François Fejtö, le futur spécialiste renommé de l’Europe centrale et orientale, a vingt-cinq ans lorsqu’il entreprend en 1934 un périple à la fois familial et intellectuel à travers la Croatie et la Dalmatie, à l’heure où montent les dangers des totalitarismes sur l’Europe, et consigne dans son journal de voyage ses rencontres et ses interrogations sur un monde de plus en plus menaçant.

Le jeune Hongrois vient de purger plusieurs mois de prison pour sympathies marxistes. Il décide de rendre visite aux membres de sa famille qui vivent désormais, depuis la fin de l’empire d’Autriche-Hongrie, en Croatie yougoslave. François Fejtö ne cache pas sa nostalgie de « l’époque où les frontières actuelles ne nous séparaient pas encore », avec les réunions familiales et « ses moments de joie tantôt à Zagreb, tantôt à Fiumicello, tantôt à Nagykanizsa ou à Abbazia, aujourd’hui Opatija ». Tout un monde austro-hongrois disparu, dispersé, dont il garde un souvenir de « prospérité » et où « les Chemins de fer du Sud et la perspective de passer de bons moments ensemble permettaient, pour quelque temps, de remédier aux effets de la diaspora familiale... »

──────────────────────────────

Consigne.
Poursuivez le texte consacré au voyage de François Fejtö en Croatie et en Dalmatie, en reprenant après sa dernière phrase. Les lignes ci-dessous ne jouent aucun rôle dans cet exercice.

Données présentées.
──────────────────────────────

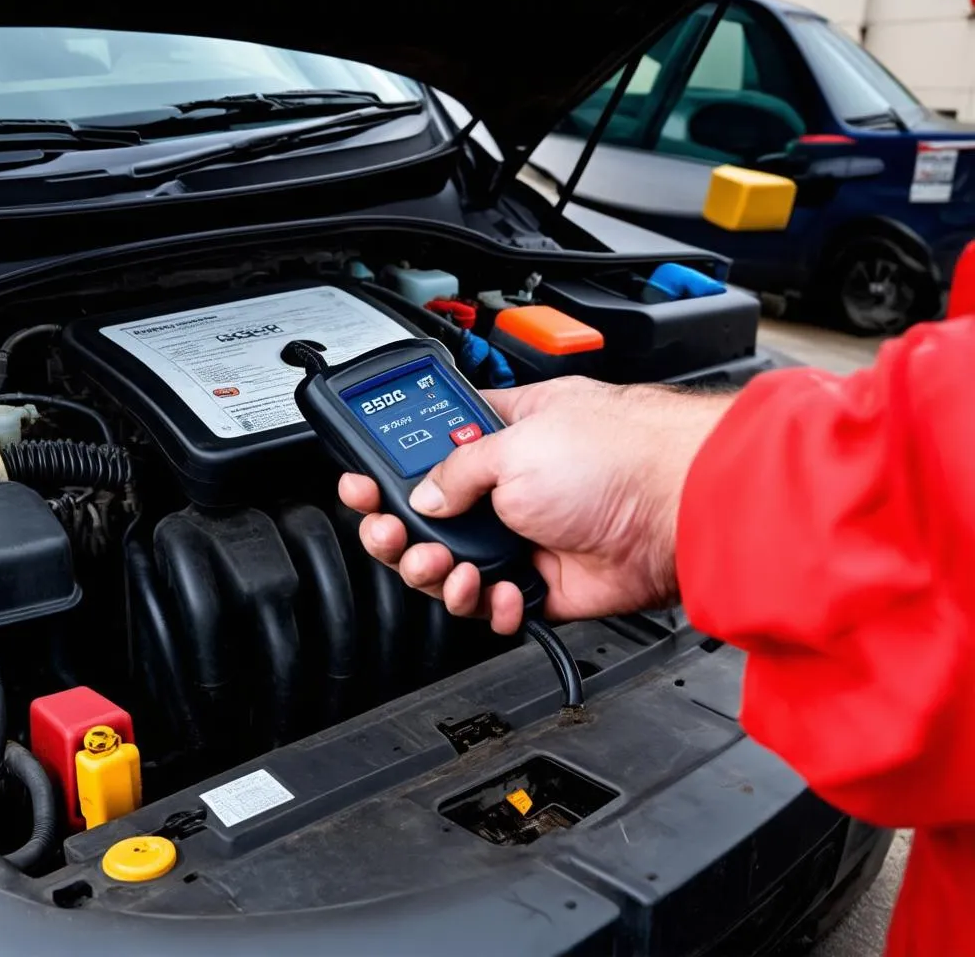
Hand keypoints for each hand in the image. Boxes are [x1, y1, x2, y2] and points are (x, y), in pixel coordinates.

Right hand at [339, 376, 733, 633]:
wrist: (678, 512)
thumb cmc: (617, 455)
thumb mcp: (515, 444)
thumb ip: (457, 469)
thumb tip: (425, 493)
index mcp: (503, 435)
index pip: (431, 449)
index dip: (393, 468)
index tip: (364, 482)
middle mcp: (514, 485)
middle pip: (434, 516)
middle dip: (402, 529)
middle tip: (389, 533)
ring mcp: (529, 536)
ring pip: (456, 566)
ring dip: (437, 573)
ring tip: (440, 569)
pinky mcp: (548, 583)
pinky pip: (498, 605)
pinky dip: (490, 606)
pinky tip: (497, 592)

──────────────────────────────

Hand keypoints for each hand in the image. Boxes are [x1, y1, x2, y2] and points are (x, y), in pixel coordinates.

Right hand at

──────────────────────────────

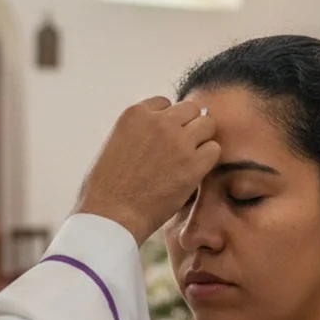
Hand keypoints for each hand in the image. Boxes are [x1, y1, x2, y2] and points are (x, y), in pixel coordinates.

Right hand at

──────────────────────────────

Résultat de l'exercice.
Pèlerinage familial

Voyage sentimental, publié pour la première fois en 1935 à Budapest, et que les éditions des Syrtes édite cette année en poche, constitue une évocation saisissante de ce monde polyglotte et multiculturel qu’était l’empire d’Autriche-Hongrie. Ainsi, à Fiume, l’actuelle Rijeka, on pouvait voir une « foule bruyante et bigarrée d’Italiens, de Hongrois, de Slovènes, d’Autrichiens et de Croates, avec (ses) cafés toujours bondés, avec (ses) marins au teint hâlé ».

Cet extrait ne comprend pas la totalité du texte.